La Cour supérieure a été saisie d’une requête en révision judiciaire. Le syndicat a contesté la conclusion de l’arbitre quant à l’absence de contravention de l’article 46 de la Charte des droits et libertés de la personne qui prévoit que :
« Toute personne qui travaille a droit, conformément à la loi, à des conditions de travail justes et raisonnables et qui respectent sa santé, sa sécurité et son intégrité physique. » La Cour supérieure a rejeté la requête syndicale. Notons que la Cour a conclu que c’est la norme de la décision raisonnable qui s’applique dans le présent cas :
« [23] Dans son rôle de cour de révision, la Cour supérieure doit vérifier si la décision dans son ensemble est transparente, intelligible et justifiée. La révision s’intéresse au raisonnement suivi et au résultat de la décision administrative ; le juge de révision doit s’abstenir de trancher le litige, mais plutôt accorder aux motifs une attention respectueuse et chercher à comprendre le fil du raisonnement.

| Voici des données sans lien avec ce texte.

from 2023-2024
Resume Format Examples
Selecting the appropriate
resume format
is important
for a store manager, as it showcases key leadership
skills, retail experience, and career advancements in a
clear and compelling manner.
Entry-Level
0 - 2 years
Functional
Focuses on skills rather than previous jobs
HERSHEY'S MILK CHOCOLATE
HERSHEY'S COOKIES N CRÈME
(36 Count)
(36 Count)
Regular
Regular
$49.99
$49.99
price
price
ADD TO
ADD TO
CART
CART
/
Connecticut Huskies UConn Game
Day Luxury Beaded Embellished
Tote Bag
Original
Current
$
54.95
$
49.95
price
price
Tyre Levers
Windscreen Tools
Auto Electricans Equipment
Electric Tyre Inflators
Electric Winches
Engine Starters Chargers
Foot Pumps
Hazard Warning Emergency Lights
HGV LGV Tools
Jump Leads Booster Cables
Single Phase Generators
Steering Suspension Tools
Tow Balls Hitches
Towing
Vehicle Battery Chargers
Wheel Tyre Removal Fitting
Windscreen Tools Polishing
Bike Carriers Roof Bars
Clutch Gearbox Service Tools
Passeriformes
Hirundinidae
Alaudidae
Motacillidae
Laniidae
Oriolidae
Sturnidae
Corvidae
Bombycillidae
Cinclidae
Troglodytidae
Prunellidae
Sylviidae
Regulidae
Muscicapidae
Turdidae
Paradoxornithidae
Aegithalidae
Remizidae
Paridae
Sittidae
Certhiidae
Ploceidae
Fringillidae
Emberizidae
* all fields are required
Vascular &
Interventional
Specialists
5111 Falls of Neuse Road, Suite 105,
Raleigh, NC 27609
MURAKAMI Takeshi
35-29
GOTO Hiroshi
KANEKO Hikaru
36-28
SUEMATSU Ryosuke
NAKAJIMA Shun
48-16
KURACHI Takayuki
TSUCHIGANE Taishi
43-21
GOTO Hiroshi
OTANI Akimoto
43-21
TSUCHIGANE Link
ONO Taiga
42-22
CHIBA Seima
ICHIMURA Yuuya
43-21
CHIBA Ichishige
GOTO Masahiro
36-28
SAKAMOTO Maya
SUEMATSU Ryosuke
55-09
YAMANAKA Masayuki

[24] Pour paraphraser la Cour suprême du Canada, il s’agit de déterminer si la décision est “ fondée sur une analyse intrinsèquement cohérente et rationnelle et est justifiée au regard des contraintes juridiques et factuelles auxquelles le décideur est assujetti ” ». La Cour supérieure a souligné que l’arbitre reconnaît le droit de la Ville de veiller au respect de ses politiques. Elle est d’accord avec l’arbitre qui a conclu que l’utilisation des données brutes compilées par le logiciel ne constitue pas une atteinte au droit protégé par la Charte et, donc, que cette utilisation ne résulte pas d’une surveillance constante et continue. La Cour rappelle que l’arbitre a pris en compte l’approche prudente de la Ville dans l’utilisation des données recueillies par le logiciel. Le syndicat ne démontre pas en quoi le raisonnement de l’arbitre et sa conclusion sont déraisonnables. Le raisonnement est complet, transparent et intelligible. Il considère adéquatement la preuve présentée et les critères applicables. La conclusion fait sans nul doute partie des issues possibles.
En conclusion, oui il est possible d’utiliser un logiciel de surveillance, mais il faut s’assurer que les outils utilisés ne seront pas assimilés à une surveillance constante ou continue des employées et employés.